Reproduce all of the data below word for word, leaving out the pictures.

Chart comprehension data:

☆ ☆ ☆ ☆

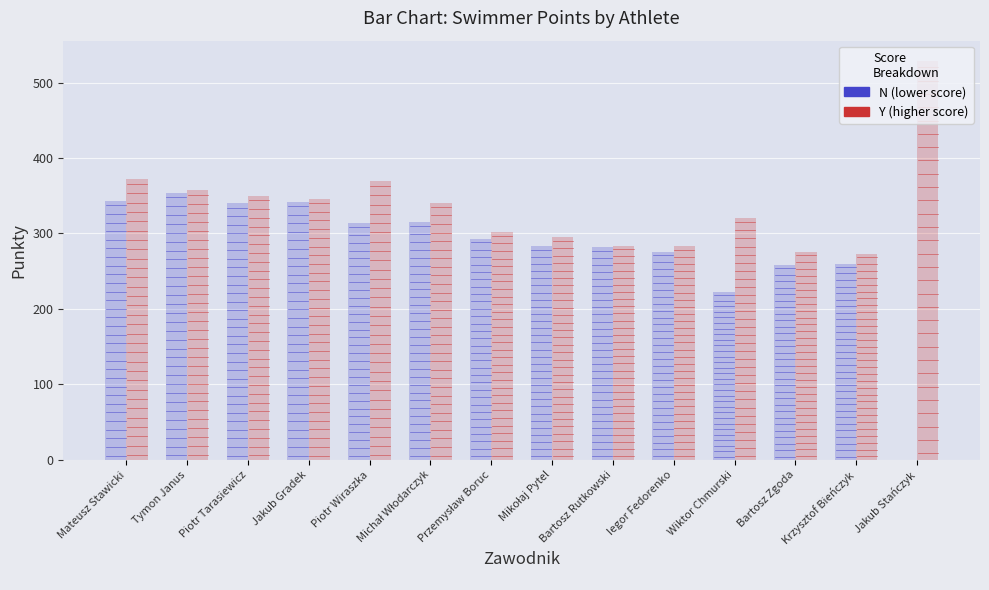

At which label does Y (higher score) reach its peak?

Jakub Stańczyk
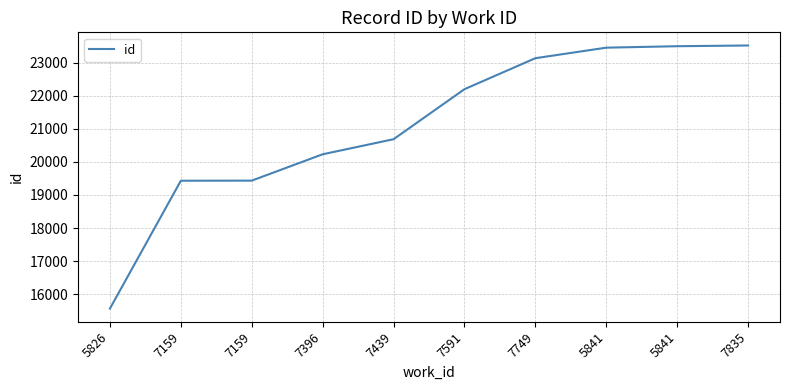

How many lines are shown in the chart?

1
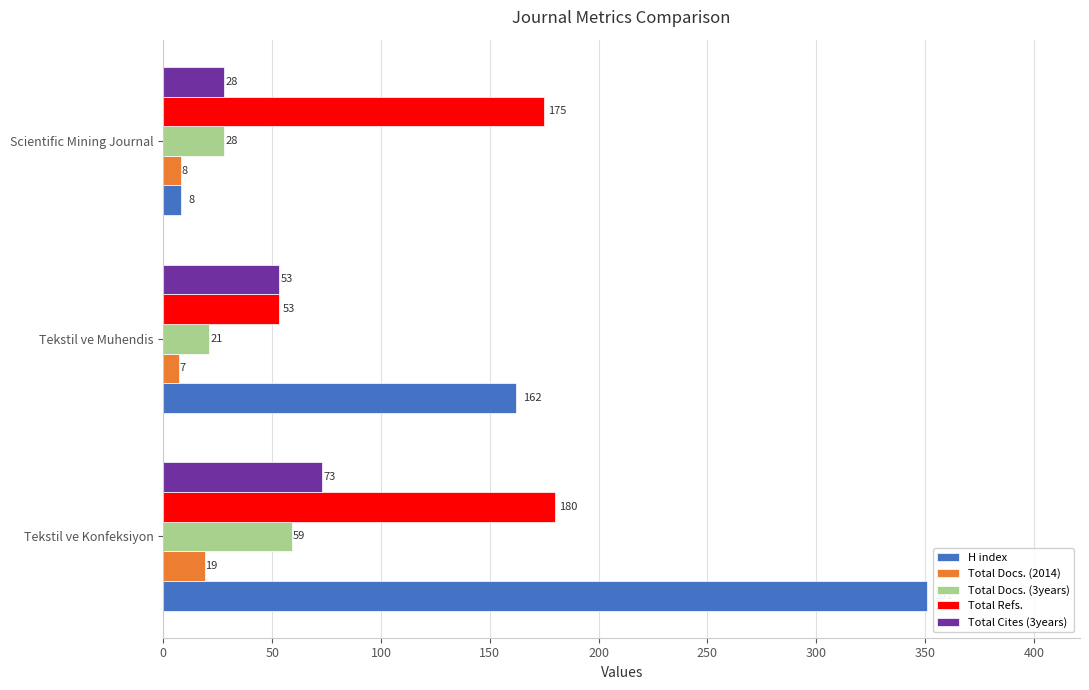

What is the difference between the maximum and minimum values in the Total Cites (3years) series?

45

☆ ☆ ☆ ☆

**WRITTEN ANSWER:**
At which label does Y (higher score) reach its peak?

Jakub Stańczyk

How many lines are shown in the chart?

1

What is the difference between the maximum and minimum values in the Total Cites (3years) series?

45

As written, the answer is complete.